L’artiste JR travaille sur le thème du voyage, de la migration depuis plusieurs années. Avec Amor Fati, il propose cependant un dispositif inédit et bien différent de ses autres projets. Dans le hangar J1, il vous invite à embarquer pour faire votre propre traversée de l’autre côté du miroir.
L’expérience participative commence par un photomaton qui va vous tirer le portrait (enfin plutôt le regard). Sauf qu’au lieu de l’afficher sur un mur, un container ou un autre support comme dans les projets précédents de l’artiste, on vous invite à plier cette feuille en origami (format A3 environ) pour en faire un petit bateau (rassurez-vous des petites lignes vous guident dans le pliage qui n’est pas un jeu d’enfant pour tout le monde 🙂
Changement d’échelle donc, puisque c’est à ce petit bateau de papier (allégorie d’un regard d’enfant ?) que vous allez proposer un voyage.
Vous pourrez ensuite poser votre frêle embarcation sur l’eau et la regarder divaguer depuis les passerelles chevauchant toute l’installation. Ces dernières sont familières à l’artiste. Ce sont celles qu’il utilise pour coller ces collages géants dans la rue mais aussi une sorte de copie de celles qu’empruntent marseillais et visiteurs qui prennent la mer et débarquent dans le port. Elles surplombent un miroir liquide à la fois sombre comme une mer de pétrole et lumineux comme les reflets de la lune sur la mer, brillant reflet nos espoirs et de nos désillusions.
Certains y verront un écho à la tragédie des migrants en Méditerranée (Ndr : JR rappeler lors de la conférence de presse l’épisode duPorte- conteneurs affichant des portraits géants de migrants qui détourné sa route pour secourir une embarcation en méditerranée comme une ironie du sort). D’autres un voyage plus mystique, introspectif, guidé par le lumière venant de cette fenêtre ouverte sur la Méditerranée.

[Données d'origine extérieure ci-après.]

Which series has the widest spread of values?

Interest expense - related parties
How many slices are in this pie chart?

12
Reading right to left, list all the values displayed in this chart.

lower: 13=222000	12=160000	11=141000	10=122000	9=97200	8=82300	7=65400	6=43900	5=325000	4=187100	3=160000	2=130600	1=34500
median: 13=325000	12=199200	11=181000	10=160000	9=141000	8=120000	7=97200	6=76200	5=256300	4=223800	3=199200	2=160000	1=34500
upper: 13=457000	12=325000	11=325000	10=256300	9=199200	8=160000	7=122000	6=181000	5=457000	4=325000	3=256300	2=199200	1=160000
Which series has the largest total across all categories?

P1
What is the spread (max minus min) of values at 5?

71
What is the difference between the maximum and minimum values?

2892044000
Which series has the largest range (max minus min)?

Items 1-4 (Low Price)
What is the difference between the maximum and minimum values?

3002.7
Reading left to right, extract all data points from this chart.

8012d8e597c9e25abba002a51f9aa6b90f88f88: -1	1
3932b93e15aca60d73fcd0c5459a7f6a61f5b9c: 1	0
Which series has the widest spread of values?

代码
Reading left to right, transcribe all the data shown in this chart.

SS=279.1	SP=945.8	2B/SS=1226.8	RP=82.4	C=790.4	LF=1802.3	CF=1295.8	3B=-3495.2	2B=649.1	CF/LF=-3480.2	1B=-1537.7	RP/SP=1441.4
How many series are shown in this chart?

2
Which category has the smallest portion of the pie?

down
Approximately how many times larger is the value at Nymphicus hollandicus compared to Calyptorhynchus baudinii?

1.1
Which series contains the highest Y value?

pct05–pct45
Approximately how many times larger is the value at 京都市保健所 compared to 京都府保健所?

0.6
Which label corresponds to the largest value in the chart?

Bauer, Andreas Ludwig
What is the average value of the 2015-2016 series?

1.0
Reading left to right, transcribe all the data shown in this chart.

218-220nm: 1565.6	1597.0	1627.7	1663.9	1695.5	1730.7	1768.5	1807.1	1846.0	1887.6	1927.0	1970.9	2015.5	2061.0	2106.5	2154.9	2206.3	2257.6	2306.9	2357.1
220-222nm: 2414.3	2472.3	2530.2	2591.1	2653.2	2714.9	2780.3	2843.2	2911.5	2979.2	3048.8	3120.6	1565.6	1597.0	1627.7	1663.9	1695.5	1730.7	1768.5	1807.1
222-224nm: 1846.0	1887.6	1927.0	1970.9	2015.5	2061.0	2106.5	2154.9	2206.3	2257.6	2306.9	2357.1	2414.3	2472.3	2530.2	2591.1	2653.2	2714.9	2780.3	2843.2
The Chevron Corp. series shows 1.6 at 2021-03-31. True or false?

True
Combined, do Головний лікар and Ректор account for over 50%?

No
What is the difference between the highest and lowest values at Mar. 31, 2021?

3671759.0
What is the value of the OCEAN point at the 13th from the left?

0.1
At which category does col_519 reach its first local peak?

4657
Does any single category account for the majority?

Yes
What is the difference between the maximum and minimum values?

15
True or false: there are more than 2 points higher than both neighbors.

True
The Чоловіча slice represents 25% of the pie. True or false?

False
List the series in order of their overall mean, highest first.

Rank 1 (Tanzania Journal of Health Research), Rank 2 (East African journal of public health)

Amor Fati (l’amour du destin) comme acceptation d’une certaine destinée qui nous échappe ? Rien n’est figé et l’œuvre, à la beauté visuelle magnifiée par un superbe écrin industriel (le débarcadère historique du J1) se garde bien ne nous donner des réponses figées. Elle invite au contraire le public à faire sa propre traversée.
Le lien avec les autres projets ? La photo initiale qui n’est pas la fin mais le prétexte à la rencontre, au dialogue et au partage entre les acteurs (ici le public) « Souvent mon travail n’est qu’une excuse pour recréer du lien physique entre les gens ».